"How would you like a job where, every time you make a mistake, a big red light goes on and 18,000 people boo?" (Jacques Plante)
There is no lonelier position in hockey than the goalie. They stand alone, often spending inordinate amounts of time doing, well, nothing. A shot takes approximately 3 seconds to occur from setup to contact to release to save (or goal). A typical night in goal means facing 30 shots; extrapolate that out and you get 90 seconds a night that the goalie matters. A hockey game has 3600 seconds in regulation which means the goalie is active for 2.5% of every game. The numbers tell a false tale...the goalie only matters for 2.5% of the game but in most games that 2.5% means everything. Are administrators all that different?
Everyday in schools the bulk of the action happens outside the direct realm of an administrator. In classrooms, lunchrooms, hallways, and corridors students and staff interact and engage away from the goal crease. The plays develop throughout the school and 2.5% of the time an administrator is called upon to make the big save. These saves come in the form of deescalating conflicts, mediating parent, student, and staff concerns, and providing support in times of crisis and need. How we respond in these "save moments" can determine the fate of our ability to govern and manage a successful school. In other words...the way we respond when the big red light goes on can make all the difference to our students, staff, and community.
I share my own personal game experience from this week. In less than 24 hours this week (so far) I successfully helped a colleague navigate the waters of progressive discipline, facilitated successful transitions for struggling students, helped staff members address grading concerns, and waded the waters (literally) of water line breaks. All saves! I only point these out to make a singular point - the big red light stayed off, the goal stayed empty, and no one cheered...and it didn't bother me one bit! My job is making saves; it is what administrators do. What about when the shutout gets broken?
I don't always make the saves. I have made mistakes. I misjudged a direction the "puck" was going to take, didn't see the deflection, or got screened and missed the play entirely. For the 2.5% of the time I was of my game for 0.5%, but that time mattered. The big red light went on, the crowd booed, and I did what a good goalie shouldn't do...I let it show. My job is when the big red light goes on and the boos start is to put it together, reflect on why I missed, pull the mask down tight, and get right back in goal. How do I get it back together?
I remind myself that 2.5% is a false number. The goalie is much more than just saves.

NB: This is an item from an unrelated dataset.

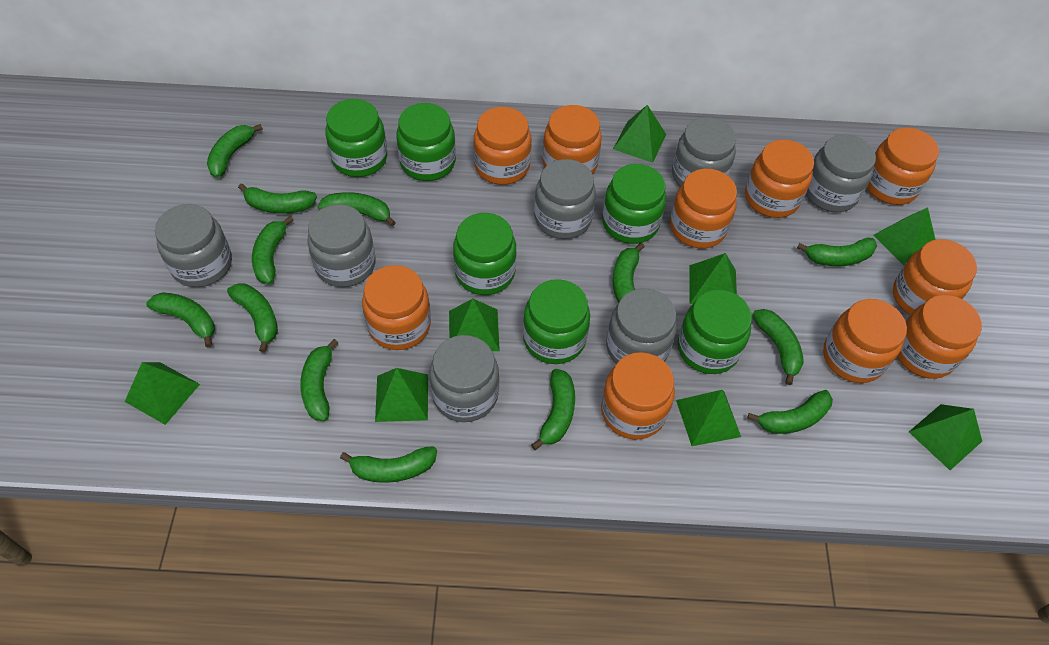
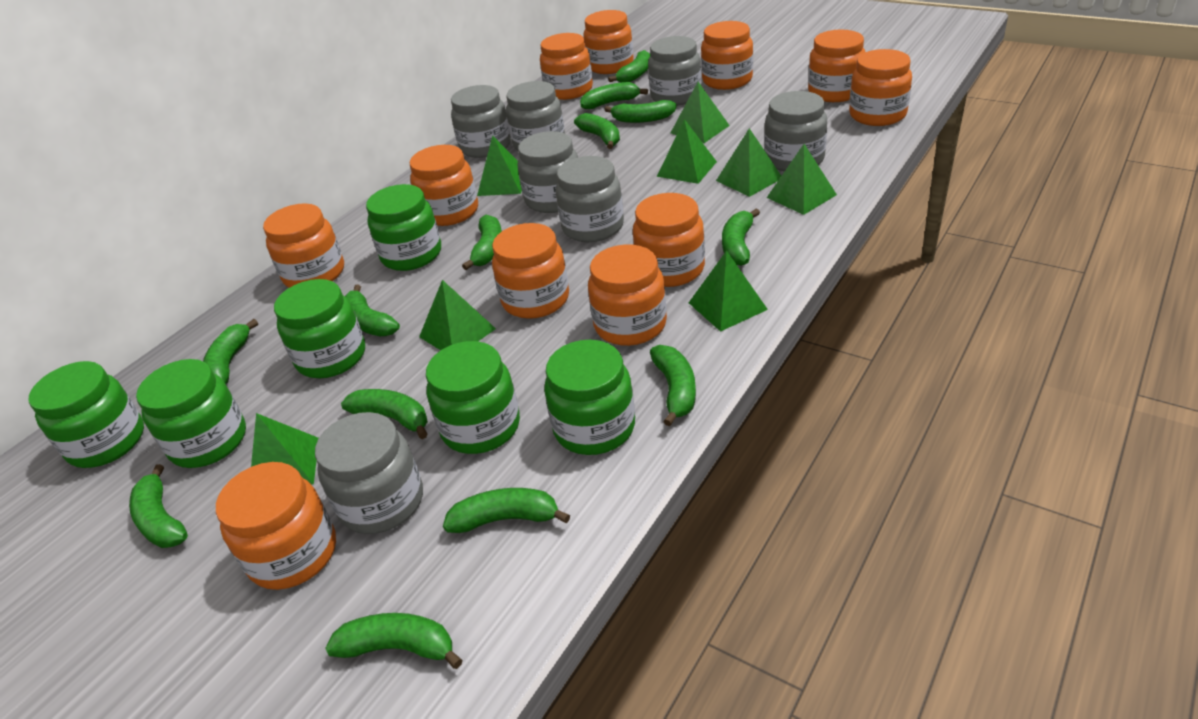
orange jar: [362,265,431,350] [474,107,531,185] [542,105,602,175] [601,352,675,440] [670,169,737,248] [745,139,814,218] [823,299,907,383] [867,127,939,205] [893,239,977,315] [897,295,982,379] = 10 -> [216,462,336,590] [263,203,344,288] [410,145,478,226] [492,223,569,319] [540,33,593,100] [583,10,634,74] [588,244,667,346] [633,193,705,287] [701,21,753,90] [808,29,865,102] [849,49,912,126] = 11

The goalie is responsible for calling out defensive sets, managing the clock, watching the penalty box on power play, and assisting the offense in organizing the rush. In math terms, the goalie is responsible for pretty much the entire game. When these aspects break down there is no big red light, no horn, no crowd. However, a good goalie knows his responsibility and takes ownership. They relish their leadership in times when others get praise and recognition because they internalize their successes. They stand tall when their team is riding high and they stand firm when their team needs support. They take the blame when others fail because they have the fortitude to get through it, pull the mask back down, and do it all over again. Being an administrator is a lot like being the goalie.
We protect our team, we live in isolation, yet we live for the passion of what we do. The old adage in hockey is that you find the craziest guy in the locker room, the guy with no fear, with a passion that is almost unexplainable and you put him between the pipes. Are we, as administrators, all that different? I close with a simple question to ask ourselves before, during, and after "the game" every day...How do you respond when the big red light goes on?